Sunday, April 24, 2011

Useful SQL

Imagine an audit table of deal histories where every change to the deal means one more row in the table for a given deal ID.

How do you find the deals with the first audit time within a given time window?

[I'm posting this on my blog because I come across this problem quite often but never seem to remember the solution. By putting it here, I can copy-and-paste it in the future :) ]

So, imagine the audit table for deal_history looks a little like this:

+----+----------------+----------------+
|name|last_update_time|last_update_user|...

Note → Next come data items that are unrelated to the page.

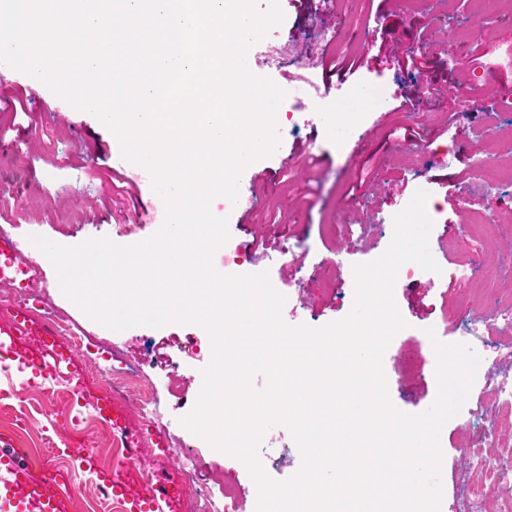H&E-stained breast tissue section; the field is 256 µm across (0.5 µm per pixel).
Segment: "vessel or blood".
Masks as SVG:
<instances>
[{
  "mask_svg": "<svg viewBox=\"0 0 512 512\" xmlns=\"http://www.w3.org/2000/svg\"><path fill=\"white\" fill-rule=\"evenodd\" d=\"M29 271L40 276L39 266L25 260L19 243L10 233L0 231V284L10 286L16 283L17 271ZM13 323L0 339V360L22 365L29 375H38L44 381L57 379L61 363L74 360L73 352L63 351L53 331H45L40 345L31 346L25 341L34 316L24 309H14ZM10 435L0 436V512H67L65 486L71 481L72 473L55 465H46L43 471L33 472L23 464L13 448ZM73 464L80 469H96L91 456L85 455L82 447L67 446L65 450ZM100 485L113 495L123 498L128 512H166L179 488L175 485L162 487L158 495L139 498L132 495L128 486L115 475L114 468L96 469Z\"/></svg>",
  "mask_w": 512,
  "mask_h": 512,
  "instance_id": "obj_1",
  "label": "vessel or blood"
}]
</instances>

+----+----------------+----------------+

Such that the data looks like:

+-------+-------------------+----+--
|deal #1|03/14/2011 14:00:00
|Tom |...
+-------+-------------------+----+--
|deal #1|03/14/2011 15:33:33
|Dick|...
+-------+-------------------+----+--
|deal #2|03/14/2011 16:22:22
|Tom |...
+-------+-------------------+----+--
| ... ... ..
+-------+-------------------+----+--

The trick is to select over the same table twice thus:

select d1.last_update_time, d1.name, d1.last_update_user
from deal_history d1 , deal_history d2

where d1.last_update_time >= '03/14/2011 14:00:00'
and d1.last_update_time <= '03/21/2011 15:00:00'
and d1.deal_id = d2.deal_id
group by d1.last_update_time, d1.name , d1.last_update_user
having d1.last_update_time = min(d2.last_update_time)


Making sure the unique identifier for a give deal is equal in both sets of data (note: in our example, this is not a PK since there are many rows per deal ID).

Also, note that the group by clause has fields in the same order and that the having clause must follow the group by.